Back to today, I was really sad to say goodbye to Carla – but so pleased to know that our small amount of support was able to make so much difference, and really impressed with hte determination Carla and her friends had to improve life for their village.  

Before we left, Daniel was persuaded into a "Monkey Point vs the World" football match, joining the project staff, the Ministry of Health worker and an American volunteer to take on the locals on their home turf (well – sand).  The game was fast and furious, often continued into the sea and seemed to involve an ever changing number of team members who were occasionally joined by children and the odd dog!  I never did ascertain the final score – I think the Monkey Point team were being kind by not pointing out just how many goals they got past our team – but suffice it to say that Monkey Point remain "world champions".

Eventually we could not put it off any longer – it was time to leave.  I was told to expect a "bumpier ride" and that turned out to be an understatement!  I mentioned before that the boat was small and the waves rough.  Imagine what looks like a large wooden rowing boat (but with an outboard engine), carrying 10 people, two chickens and various plastic sacks full of luggage.  As it got rougher, it felt like a particularly scary rollercoaster, riding up and over huge waves and getting soaked in the process.  At first of course this was simply inconvenient (getting wet wasn’t an issue – we knew we would dry off quite quickly in the heat of Bluefields, but some of us, me included, were starting to turn an unhealthy shade of green). But then disaster struck. The engine failed, and with no power the boat was being thrown around, with a real danger of being turned over by the now menacing waves.  The captain’s mate used an oar as a rudder to try and keep us turned into the waves and prevent us capsizing while Alan, the captain, worked to fix the engine. The swearing from this usually calm and polite man was chilling – even he thought we were in a bad way. And then we realised that without the engine, the self bailing mechanism wasn’t working – we were filling up, and fast! Shoes, jerry cans and hats were employed to keep us just above the water, until with a shout of "YES!" from Alan and a massive cheer from the passengers, Alan got us started again.  Exhausted and truly scared we laughed nervousely and hugged – it had only been a matter of less than 15 minutes but we all realised we were in pretty dire straits. We did have life jackets, but there wasn’t a lot of boat traffic in this area, so it may have been some time before we were rescued.

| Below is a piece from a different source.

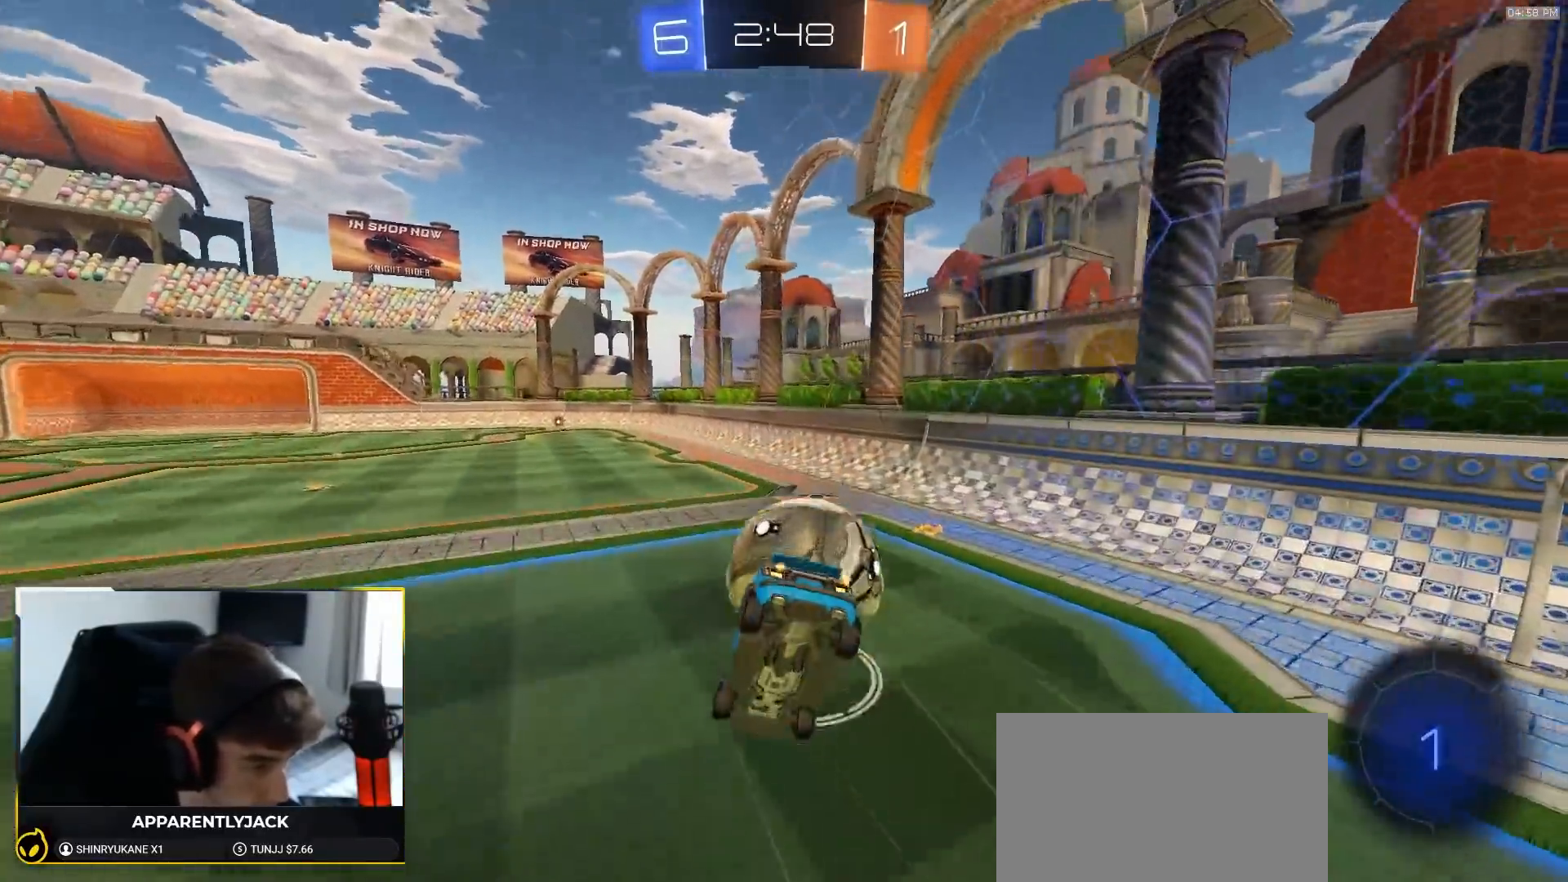
{"dt_ms": 500, "buttons": ["L1"], "left_stick": "down-right", "right_stick": "center", "events": [[250, "L1", "down"], [433, "R2", "up"]]}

Although, as it turned out, we hadn’t fared as badly as the chickens.  With human life a priority, until we were safe no-one had had time to attend to the chickens who were too small to keep their heads above watere  – we thought they had drowned in the bottom of the boat.  Only after an hour of sun on their wings did they start to come round, though I supposed, only for a short reprieve as they were probably destined for the table.

Our experience highlighted to me how remote Monkey Point really is – today was by no means the worst weather the area experiences, so there would be many times when the ten hour walk was indeed the only connection with mainstream services.

What a day!  Its great to be back on dry land!